Collected data

____________________

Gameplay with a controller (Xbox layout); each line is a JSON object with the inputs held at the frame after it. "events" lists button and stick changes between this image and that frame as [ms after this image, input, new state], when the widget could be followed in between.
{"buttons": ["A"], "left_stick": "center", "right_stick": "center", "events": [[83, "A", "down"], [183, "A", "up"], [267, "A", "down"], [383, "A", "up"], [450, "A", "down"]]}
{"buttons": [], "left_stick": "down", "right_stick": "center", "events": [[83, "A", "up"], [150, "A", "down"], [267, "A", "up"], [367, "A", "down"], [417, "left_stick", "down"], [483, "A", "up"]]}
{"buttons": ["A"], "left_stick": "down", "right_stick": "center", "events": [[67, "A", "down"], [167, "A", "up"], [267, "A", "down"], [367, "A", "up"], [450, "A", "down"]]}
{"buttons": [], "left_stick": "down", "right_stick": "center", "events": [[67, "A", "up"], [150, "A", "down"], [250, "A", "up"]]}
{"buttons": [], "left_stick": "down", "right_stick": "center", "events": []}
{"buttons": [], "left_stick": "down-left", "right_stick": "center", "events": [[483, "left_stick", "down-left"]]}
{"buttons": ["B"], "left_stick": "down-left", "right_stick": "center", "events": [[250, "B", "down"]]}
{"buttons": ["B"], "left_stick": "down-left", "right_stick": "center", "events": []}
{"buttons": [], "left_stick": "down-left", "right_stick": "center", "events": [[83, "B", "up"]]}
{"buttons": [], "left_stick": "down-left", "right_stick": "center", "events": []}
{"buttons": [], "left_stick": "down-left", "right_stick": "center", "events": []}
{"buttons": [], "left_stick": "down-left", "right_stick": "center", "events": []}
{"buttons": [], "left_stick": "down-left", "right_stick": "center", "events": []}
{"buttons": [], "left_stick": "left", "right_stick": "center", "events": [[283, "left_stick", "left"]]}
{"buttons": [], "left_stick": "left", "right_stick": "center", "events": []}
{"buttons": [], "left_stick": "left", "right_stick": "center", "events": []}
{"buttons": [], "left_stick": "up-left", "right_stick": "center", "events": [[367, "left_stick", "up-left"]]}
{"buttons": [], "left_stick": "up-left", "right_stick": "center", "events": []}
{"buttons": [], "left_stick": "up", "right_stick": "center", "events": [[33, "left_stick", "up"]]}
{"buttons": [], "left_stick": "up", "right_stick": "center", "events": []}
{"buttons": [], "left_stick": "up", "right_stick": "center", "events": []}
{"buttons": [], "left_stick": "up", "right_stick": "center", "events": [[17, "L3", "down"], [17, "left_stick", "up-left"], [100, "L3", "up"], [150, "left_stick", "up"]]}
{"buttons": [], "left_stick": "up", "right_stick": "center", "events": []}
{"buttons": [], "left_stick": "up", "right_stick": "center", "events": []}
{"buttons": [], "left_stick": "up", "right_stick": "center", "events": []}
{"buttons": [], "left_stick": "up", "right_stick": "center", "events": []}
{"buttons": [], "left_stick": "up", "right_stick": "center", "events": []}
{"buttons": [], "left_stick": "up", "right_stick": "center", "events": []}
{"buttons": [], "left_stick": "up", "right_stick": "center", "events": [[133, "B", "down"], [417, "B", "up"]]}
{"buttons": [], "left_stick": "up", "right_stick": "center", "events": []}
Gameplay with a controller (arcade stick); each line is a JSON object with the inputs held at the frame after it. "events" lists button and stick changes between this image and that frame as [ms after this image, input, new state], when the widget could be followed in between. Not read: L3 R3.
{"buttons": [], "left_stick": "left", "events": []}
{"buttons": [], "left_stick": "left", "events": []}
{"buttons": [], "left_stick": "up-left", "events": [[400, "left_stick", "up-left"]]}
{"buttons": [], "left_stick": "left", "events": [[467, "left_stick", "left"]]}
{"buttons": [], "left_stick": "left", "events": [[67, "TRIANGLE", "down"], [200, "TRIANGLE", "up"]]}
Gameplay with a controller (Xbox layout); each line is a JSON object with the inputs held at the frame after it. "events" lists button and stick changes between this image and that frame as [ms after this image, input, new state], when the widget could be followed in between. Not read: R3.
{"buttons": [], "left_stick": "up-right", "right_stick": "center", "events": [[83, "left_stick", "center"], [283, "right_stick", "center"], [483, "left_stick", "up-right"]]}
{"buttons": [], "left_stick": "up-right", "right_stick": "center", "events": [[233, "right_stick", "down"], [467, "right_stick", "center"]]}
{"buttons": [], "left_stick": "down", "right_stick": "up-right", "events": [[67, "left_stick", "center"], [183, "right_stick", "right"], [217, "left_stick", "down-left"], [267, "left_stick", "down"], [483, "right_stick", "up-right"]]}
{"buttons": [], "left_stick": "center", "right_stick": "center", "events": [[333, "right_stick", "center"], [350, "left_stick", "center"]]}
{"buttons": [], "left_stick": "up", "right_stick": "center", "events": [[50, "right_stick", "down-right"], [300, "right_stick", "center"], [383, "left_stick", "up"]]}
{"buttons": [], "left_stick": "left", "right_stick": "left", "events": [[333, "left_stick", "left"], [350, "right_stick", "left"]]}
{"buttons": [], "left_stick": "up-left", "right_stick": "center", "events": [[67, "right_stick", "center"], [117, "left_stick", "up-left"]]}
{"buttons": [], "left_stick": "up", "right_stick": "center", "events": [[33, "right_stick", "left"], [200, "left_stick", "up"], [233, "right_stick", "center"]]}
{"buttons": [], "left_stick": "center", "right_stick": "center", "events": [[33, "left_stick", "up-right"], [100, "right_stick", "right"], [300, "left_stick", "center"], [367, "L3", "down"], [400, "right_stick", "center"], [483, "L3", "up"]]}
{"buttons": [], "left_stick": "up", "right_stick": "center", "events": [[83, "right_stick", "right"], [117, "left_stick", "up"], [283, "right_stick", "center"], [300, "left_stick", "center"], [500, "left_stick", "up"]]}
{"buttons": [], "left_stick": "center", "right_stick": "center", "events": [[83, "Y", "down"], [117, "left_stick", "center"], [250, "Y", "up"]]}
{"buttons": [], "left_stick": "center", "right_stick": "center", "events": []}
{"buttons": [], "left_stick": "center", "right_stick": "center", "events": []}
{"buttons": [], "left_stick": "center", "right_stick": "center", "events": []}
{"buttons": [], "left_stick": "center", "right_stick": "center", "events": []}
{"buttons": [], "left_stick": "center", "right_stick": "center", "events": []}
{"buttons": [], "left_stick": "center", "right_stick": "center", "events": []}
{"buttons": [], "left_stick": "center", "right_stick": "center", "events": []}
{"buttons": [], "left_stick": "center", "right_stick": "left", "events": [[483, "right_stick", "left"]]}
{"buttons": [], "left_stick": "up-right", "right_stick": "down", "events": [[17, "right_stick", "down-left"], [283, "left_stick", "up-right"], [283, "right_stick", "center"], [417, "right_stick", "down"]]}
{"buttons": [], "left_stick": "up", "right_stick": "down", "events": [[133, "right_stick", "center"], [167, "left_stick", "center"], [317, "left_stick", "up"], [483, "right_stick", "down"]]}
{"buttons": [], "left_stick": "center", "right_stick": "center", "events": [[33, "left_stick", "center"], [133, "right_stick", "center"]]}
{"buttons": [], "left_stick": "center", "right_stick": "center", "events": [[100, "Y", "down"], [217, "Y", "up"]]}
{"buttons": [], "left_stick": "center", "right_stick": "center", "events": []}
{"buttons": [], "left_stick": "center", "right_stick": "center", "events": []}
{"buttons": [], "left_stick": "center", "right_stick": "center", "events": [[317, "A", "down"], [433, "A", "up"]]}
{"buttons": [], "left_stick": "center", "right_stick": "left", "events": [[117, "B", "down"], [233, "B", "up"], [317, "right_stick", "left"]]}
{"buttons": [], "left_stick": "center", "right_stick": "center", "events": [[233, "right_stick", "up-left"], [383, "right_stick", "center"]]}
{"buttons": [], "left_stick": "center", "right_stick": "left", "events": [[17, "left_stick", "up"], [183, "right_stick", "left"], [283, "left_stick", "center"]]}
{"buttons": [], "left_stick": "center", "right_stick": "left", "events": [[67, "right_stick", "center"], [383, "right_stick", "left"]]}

____________________

Go through the records. Copy each line where "JSON" appears.

* [Output of the task]:
Gameplay with a controller (Xbox layout); each line is a JSON object with the inputs held at the frame after it. "events" lists button and stick changes between this image and that frame as [ms after this image, input, new state], when the widget could be followed in between.
Gameplay with a controller (arcade stick); each line is a JSON object with the inputs held at the frame after it. "events" lists button and stick changes between this image and that frame as [ms after this image, input, new state], when the widget could be followed in between. Not read: L3 R3.
Gameplay with a controller (Xbox layout); each line is a JSON object with the inputs held at the frame after it. "events" lists button and stick changes between this image and that frame as [ms after this image, input, new state], when the widget could be followed in between. Not read: R3.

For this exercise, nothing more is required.